During the race, Kitchen attempted to differentiate himself, saying he was the only queer person in the senate and the only Millenial. Plumb shot back that Kitchen was being ageist and that he wasn’t an effective lawmaker. Plump touted her success at pushing naloxone access and syringe exchanges.
Kitchen was unceremonially removed from the Utah Senate Education Committee by Democratic Sen. Karen Mayne in the last legislative session.
Plumb will face a write-in candidate, but is expected to sail through the November election.
Since 1999, when Jackie Biskupski was sworn in after being elected to the Utah House of Representatives, there has always been at least one openly LGBTQ representative in the Utah Legislature.
Biskupski ran for the Utah House District 30 when Gene Davis decided to run for state senator. (Davis lost his re-election bid this year.)
In her early years, some legislators refused to look her in the eye or shake her hand. Utah Eagle Forum President Gayle Ruzicka fought hard against her at first. But over the years, she began to consider Biskupski a friend.
Biskupski went on to win six more elections, serving for a total of 12 years, through 2011, before she decided to move to a larger house outside her district as she began to raise a family.
She fought hard to remove a ban on adoptions by same-sex couples as well as remove unconstitutional language making sodomy illegal in the state.
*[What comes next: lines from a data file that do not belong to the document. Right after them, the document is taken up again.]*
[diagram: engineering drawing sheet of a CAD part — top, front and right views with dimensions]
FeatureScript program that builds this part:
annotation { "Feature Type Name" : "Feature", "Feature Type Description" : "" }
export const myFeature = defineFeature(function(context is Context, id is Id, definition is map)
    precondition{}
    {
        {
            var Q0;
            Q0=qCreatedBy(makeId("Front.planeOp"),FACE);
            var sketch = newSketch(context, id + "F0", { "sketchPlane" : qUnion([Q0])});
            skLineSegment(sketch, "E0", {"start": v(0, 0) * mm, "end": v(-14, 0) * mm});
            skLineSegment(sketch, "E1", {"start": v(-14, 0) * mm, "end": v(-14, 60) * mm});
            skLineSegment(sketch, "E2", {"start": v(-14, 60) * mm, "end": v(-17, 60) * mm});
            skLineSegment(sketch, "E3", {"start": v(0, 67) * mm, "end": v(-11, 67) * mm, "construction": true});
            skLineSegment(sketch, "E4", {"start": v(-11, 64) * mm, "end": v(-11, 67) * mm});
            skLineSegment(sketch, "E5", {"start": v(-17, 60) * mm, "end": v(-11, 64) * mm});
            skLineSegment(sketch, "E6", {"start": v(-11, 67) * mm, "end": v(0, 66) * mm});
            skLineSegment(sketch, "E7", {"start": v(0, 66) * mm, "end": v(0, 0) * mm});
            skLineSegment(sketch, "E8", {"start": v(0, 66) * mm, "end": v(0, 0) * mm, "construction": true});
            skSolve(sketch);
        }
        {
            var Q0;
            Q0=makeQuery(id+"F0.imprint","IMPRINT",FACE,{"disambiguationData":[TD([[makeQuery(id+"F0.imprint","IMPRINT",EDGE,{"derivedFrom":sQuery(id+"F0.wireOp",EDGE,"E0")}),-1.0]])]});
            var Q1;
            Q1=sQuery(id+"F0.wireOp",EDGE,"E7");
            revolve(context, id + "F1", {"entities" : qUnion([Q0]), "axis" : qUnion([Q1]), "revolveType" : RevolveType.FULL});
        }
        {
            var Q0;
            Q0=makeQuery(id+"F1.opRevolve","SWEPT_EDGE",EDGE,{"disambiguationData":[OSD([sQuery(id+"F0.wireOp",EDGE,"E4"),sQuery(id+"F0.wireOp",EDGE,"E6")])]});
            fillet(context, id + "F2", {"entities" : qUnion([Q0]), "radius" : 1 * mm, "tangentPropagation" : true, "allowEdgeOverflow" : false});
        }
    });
Scott McCoy entered the Utah Senate in 2005 when Paula Julander announced she would leave her seat because of health reasons. Political experts expected he husband, Rod, to take her seat, but a heavily LGBTQ turnout at a Salt Lake County Democratic Party meeting to vote on Paula’s replacement elected McCoy.
Christine Johnson, a year later, ran for House 25 when Ross Romero decided to run for the Senate.
McCoy left his seat in 2009 and Johnson left hers in 2010, both to pursue their respective careers.
Brian Doughty won Johnson’s seat and served from 2011 through 2013 when he lost his seat to redistricting. Jim Dabakis was appointed by a Democratic committee to replace
Ben McAdams, who was elected as Salt Lake County Mayor in 2011. Dabakis served through 2019 and endorsed Kitchen to replace him.
Kitchen won the seat in 2019, becoming the lone LGBTQ person on the Hill.
For three years, from 2006 through 2009, Utah boasted three LGBTQ representatives in the state legislature. For eight years there were two, and since 2014 just one.
“When LGBTQ elected leaders are in the room, they humanize our lives, impact policy and legislative debates and influence straight lawmaker colleagues to vote in favor of equality. LGBTQ elected officials are our best defense against anti-LGBTQ efforts at all levels of government, and are best positioned to advance equality for our community,” writes LGBTQ election group Victory Fund.